Restaurant supply stores have websites and will sell to the individual and in onesies and twosies, depending on the item.
For instance, I use a plastic "fast food" tray under my teamaker to catch drips. It was like a dollar and a quarter.

PJ said...

Thank you, thank you, thank you, I just purchased my sister's Christmas gift thanks to your links. She's getting the Kitchen Aid pots and pans. For what it's worth, it's now 89.99 marked down from the 114.99 you have listed.

Keep up the great recipes and postings, I read everyday.

Kris said...

PJ! That's awesome! I'm so glad the link worked!
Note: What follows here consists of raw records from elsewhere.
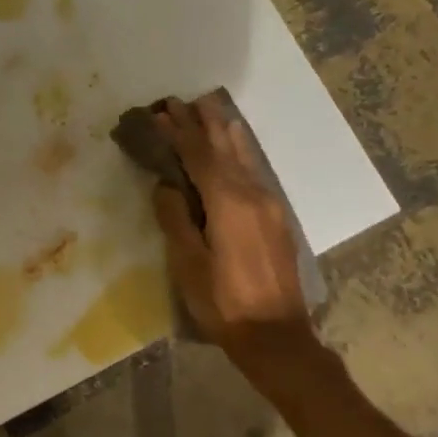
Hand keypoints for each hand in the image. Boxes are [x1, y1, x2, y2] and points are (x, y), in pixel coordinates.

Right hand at [151, 94, 313, 358]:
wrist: (276, 335)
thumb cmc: (224, 304)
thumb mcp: (188, 265)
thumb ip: (176, 220)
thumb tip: (166, 186)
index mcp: (228, 204)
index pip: (199, 156)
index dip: (178, 133)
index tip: (160, 112)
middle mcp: (253, 194)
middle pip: (224, 149)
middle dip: (202, 123)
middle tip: (181, 101)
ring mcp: (270, 205)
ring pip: (244, 157)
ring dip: (224, 132)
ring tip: (210, 109)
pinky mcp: (277, 219)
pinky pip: (255, 172)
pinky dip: (240, 153)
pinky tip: (237, 149)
Good call, Karen! Thank you times ten for the suggestion.

Anonymous said...

For knives try Warther knives in Dover, OH. Awesome, unique knives for about a third of the cost of the high end ones.

Chris said...

Hi - thanks for suggesting my website The Yardsale Queen (www.yardsalequeen.com)

Chocoholic said...

I've found that places like Marshall's can be good for those higher priced cookware items. They are usually at a decent price. I bought my Nordicware bundt pan and a springform pan there and it was about half the price if I bought them at regular retail prices. You can't always find the same things there, but if you are near one, it's worth a look and some digging to see what they have.

Anonymous said...

One thing to keep in mind is that certain pieces are WAAAY more versatile than others. Steel, NON-TEFLON cookie sheets get such a workout at our house that I have half a dozen and am always looking for two more, just to avoid having to stop cooking in the middle to wash and dry them! Find out from friends what item or two they wish they had doules of-- always a good gift choice!
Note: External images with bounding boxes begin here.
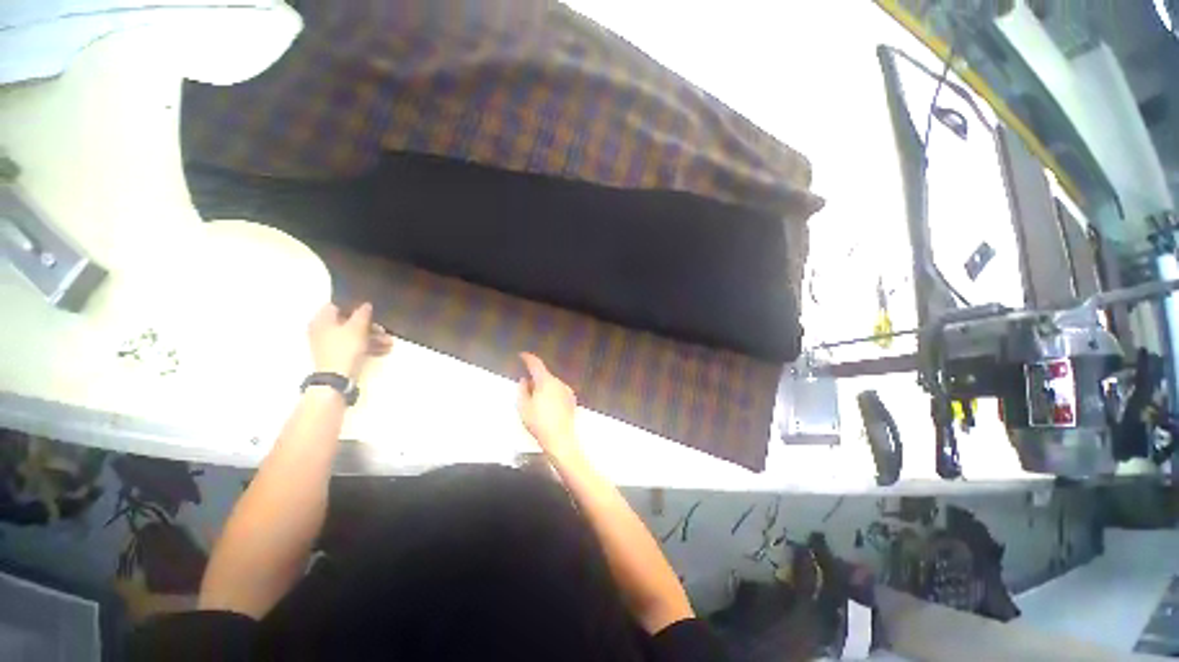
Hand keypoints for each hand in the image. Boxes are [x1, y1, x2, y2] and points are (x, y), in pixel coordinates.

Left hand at [307, 302, 392, 379]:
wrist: (337, 378)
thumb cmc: (345, 348)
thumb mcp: (357, 328)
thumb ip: (362, 314)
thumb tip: (366, 304)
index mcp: (322, 320)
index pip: (337, 306)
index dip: (354, 306)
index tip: (371, 310)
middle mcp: (323, 330)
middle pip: (349, 322)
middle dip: (370, 326)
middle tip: (385, 330)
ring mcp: (330, 344)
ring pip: (355, 336)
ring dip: (374, 338)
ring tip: (390, 343)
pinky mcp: (338, 355)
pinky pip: (354, 346)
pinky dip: (368, 347)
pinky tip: (384, 350)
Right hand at [517, 352, 581, 460]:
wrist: (560, 438)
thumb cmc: (539, 423)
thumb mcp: (523, 407)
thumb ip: (522, 390)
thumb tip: (524, 380)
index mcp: (545, 381)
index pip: (536, 364)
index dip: (528, 358)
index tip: (522, 355)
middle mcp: (558, 382)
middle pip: (544, 375)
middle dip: (535, 379)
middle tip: (526, 390)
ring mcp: (567, 391)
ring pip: (552, 384)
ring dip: (544, 388)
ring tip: (536, 404)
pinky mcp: (571, 400)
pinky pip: (558, 392)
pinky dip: (552, 395)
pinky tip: (548, 408)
The other thing to remember are non-standard uses for less "necessary" items. Ramekins- the 7oz ones, or the new, 16oz "soup mugs" which are microwave and oven safe and come with a plastic lid. Why buy a jumbo-muffin pan if you have four or six 7oz ramekins? Set them on a cookie sheet for easy carrying/handling, and dont fill completely--there's no support for really big muffin tops.
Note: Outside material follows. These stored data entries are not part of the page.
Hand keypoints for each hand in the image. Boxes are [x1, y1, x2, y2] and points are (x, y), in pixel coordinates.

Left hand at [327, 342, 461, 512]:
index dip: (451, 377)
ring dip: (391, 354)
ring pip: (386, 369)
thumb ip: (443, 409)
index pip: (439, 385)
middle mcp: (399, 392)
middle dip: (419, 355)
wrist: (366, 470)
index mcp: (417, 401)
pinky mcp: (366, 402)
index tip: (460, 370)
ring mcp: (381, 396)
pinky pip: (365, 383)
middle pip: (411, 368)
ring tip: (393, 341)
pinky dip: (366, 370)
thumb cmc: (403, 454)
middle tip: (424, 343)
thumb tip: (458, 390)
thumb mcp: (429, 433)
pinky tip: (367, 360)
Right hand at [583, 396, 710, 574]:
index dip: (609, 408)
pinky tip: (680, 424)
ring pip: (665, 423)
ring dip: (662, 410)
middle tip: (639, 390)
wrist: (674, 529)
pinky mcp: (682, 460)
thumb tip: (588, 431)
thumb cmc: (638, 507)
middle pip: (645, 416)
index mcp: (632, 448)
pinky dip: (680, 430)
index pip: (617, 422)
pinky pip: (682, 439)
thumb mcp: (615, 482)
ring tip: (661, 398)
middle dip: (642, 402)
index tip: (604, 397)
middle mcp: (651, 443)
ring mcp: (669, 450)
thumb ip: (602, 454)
I've used our "super-ramekins" for everything from cream soups (microwaved) to individual souffles to single-meal casseroles which baked, froze and microwaved so easily that hubby didn't even miss his usual fast food lunch. Fill one with meatloaf or turkey loaf and bake, then slice into rounds to serve. 7oz ramekins are *wonderful* for making individual meatloaves or meatless quiches, and actually cook faster and more evenly in the smaller containers.

Small batch baking, especially, takes advantage of non-traditional bakeware, but many of the same principals are useful to those of us who like to build "freezer assets".